Case in point, South African startups Fomo and AddaBit have adopted a social savings model whereby savers mobilise their social networks to contribute to a specific goal, such as school fees. Other companies, such as Acorn use automated savings. This model is built on IFTTT (if this, then that) rules. Consumers set rules for deposits into their savings accounts. These can either be by action (every time I buy a cup of coffee, then add R5 to my savings account), or every time my salary is paid, put a specific amount into my savings account. Acorn has helped 4.5 million American consumers save $1.2 billion by basically moving spare change between accounts.
Another example is prize-linked savings. The retail giant Walmart responded to a challenge issued by the US Federal Reserve to help Americans overcome the $400 problem, as research had shown that nearly 50% of Americans do not have $400 in savings for an emergency. Walmart partnered with financial wellness nonprofit Commonwealth to add a savings account to the Walmart store debit card. Each dollar saved in a cardholder’s account earns an entry into monthly draws for one of 499 prizes of $25, or one $1,000 grand prize. Walmart customers have put away $600 million over five years.
FNB tried prize-linked savings and was taken to court by the National Lotto and forced to abandon the project. While a similar scenario happened in the US, Walmart and Commonwealth continue to lobby state regulators to allow low-income consumers to participate in this savings program. South African regulators might be willing to make similar concessions to help the country solve its appalling savings rate.

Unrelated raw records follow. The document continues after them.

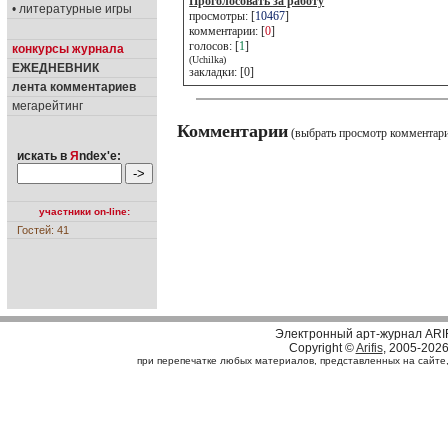
Проголосовать за работу
• литературные игры
просмотры: [
10467
]
комментарии: [
0
]
голосов: [
1
]
конкурсы журнала
(Uchilka)
ЕЖЕДНЕВНИК
закладки: [0]
лента комментариев
мегарейтинг
Комментарии
(выбрать просмотр комментар
искать в
Я
ndex'е:
участники on-line:
Гостей: 41
Электронный арт-журнал ARI
Copyright ©
Arifis
, 2005-202
при перепечатке любых материалов, представленных на сайте, с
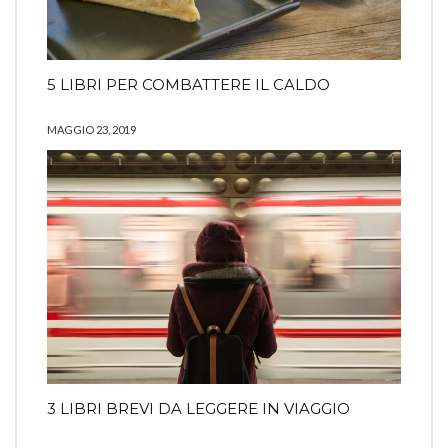
5 LIBRI PER COMBATTERE IL CALDO
MAGGIO 23, 2019
3 LIBRI BREVI DA LEGGERE IN VIAGGIO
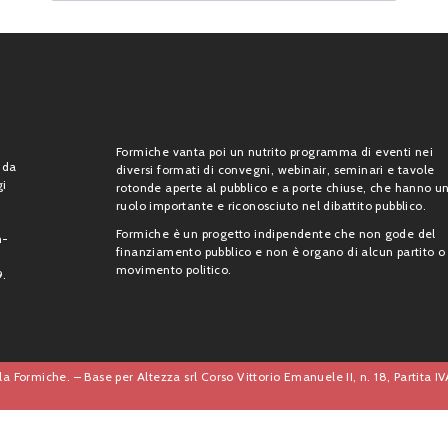
Formiche vanta poi un nutrito programma di eventi nei
 da
diversi formati di convegni, webinair, seminari e tavole
gi
rotonde aperte al pubblico e a porte chiuse, che hanno u
ruolo importante e riconosciuto nel dibattito pubblico.
Formiche è un progetto indipendente che non gode del
n-
finanziamento pubblico e non è organo di alcun partito o
movimento politico.
9.
a Formiche. – Base per Altezza srl Corso Vittorio Emanuele II, n. 18, Partita 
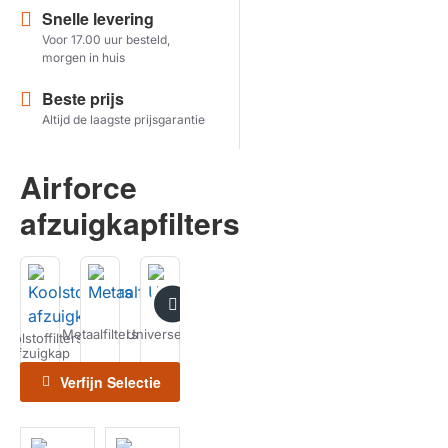
Snelle levering
Voor 17.00 uur besteld,
Herstel zoekopdracht
morgen in huis
TOON PRODUCTEN
Beste prijs
Altijd de laagste prijsgarantie
Airforce
afzuigkapfilters
Metaalfilters
Universeel
Recirculatiesets
Schoonmaken
Koolstoffilters
Kookplaat
Horeca
afzuigkap
Filters
Filters
Verfijn Selectie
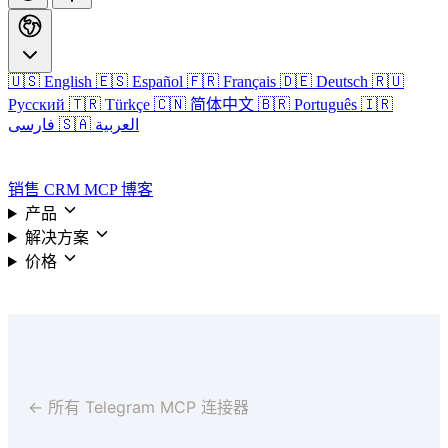
🇺🇸 English
🇪🇸 Español
🇫🇷 Français
🇩🇪 Deutsch
🇷🇺
Русский
🇹🇷 Türkçe
🇨🇳 简体中文
🇧🇷 Português
🇮🇷
🇸🇦 العربية
فارسی
登录
销售 CRM
MCP
博客
产品
解决方案
价格
登录
← 所有 Telegram MCP 连接器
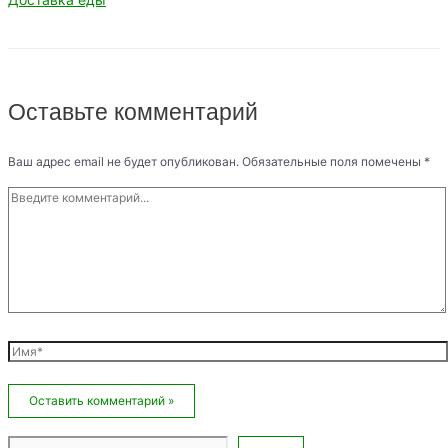
Оставьте комментарий
Ваш адрес email не будет опубликован.
Обязательные поля помечены
*
Введите
комментарий...
Имя*
Email*
Сайт
Поиск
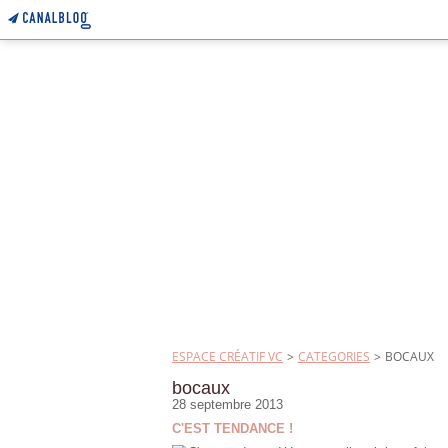
ESPACE CRÉATIF VC
>
CATEGORIES
>
BOCAUX
bocaux
28 septembre 2013
C'EST TENDANCE !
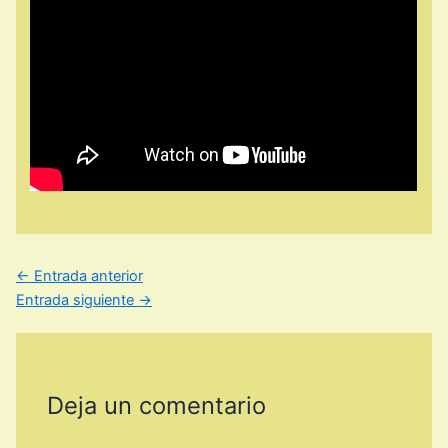
←
Entrada anterior
Entrada siguiente
→
Deja un comentario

As for these other savings innovations, one might theorize why banks haven’t embedded them into their mainstream product offering. Perhaps they’re waiting for the fintech startups to prove their models. Similarly, I would be hard pressed to answer why banks are not eager to increase their savings deposits by all means necessary, since savings are the cheapest form of funding available to them. These massive institutions can get stuck in their ways. Business practices that have been built over decades are hard to break. But banks have adapted and adopted the ongoing wave of digital transformation. Savings product designs should benefit from that momentum.

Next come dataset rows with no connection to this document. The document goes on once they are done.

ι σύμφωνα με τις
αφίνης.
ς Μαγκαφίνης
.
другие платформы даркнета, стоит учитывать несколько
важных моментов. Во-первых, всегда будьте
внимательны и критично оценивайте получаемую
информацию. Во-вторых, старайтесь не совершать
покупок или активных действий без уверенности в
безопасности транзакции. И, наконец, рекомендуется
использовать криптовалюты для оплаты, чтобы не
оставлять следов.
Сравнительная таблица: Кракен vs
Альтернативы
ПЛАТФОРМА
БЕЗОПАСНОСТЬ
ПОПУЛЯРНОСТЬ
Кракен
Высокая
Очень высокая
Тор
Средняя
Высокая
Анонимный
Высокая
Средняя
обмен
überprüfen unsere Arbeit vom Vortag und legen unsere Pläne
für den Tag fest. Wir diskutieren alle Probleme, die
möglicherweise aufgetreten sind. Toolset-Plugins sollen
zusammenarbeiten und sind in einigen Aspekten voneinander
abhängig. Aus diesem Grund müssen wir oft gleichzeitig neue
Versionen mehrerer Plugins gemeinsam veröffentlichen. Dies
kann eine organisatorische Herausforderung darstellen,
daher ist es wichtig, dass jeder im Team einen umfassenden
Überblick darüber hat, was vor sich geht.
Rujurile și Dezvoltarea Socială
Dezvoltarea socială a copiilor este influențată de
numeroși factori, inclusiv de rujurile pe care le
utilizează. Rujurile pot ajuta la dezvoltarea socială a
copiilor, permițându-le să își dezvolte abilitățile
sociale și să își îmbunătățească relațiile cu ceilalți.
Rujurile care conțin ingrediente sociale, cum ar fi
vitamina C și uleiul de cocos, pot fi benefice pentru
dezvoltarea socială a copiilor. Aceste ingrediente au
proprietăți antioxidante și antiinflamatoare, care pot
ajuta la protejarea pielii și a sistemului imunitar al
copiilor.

As the South African government scrambles for funds to distribute to the neediest, everyone can do their part by slowly building their own savings. Banks can help by embracing innovations that facilitate consumer deposits. Doing so will strengthen the country’s economic recovery in the short term, bolster economic growth in the long term, and minimize the need for drastic government intervention when the country finds itself in the midst of another crisis.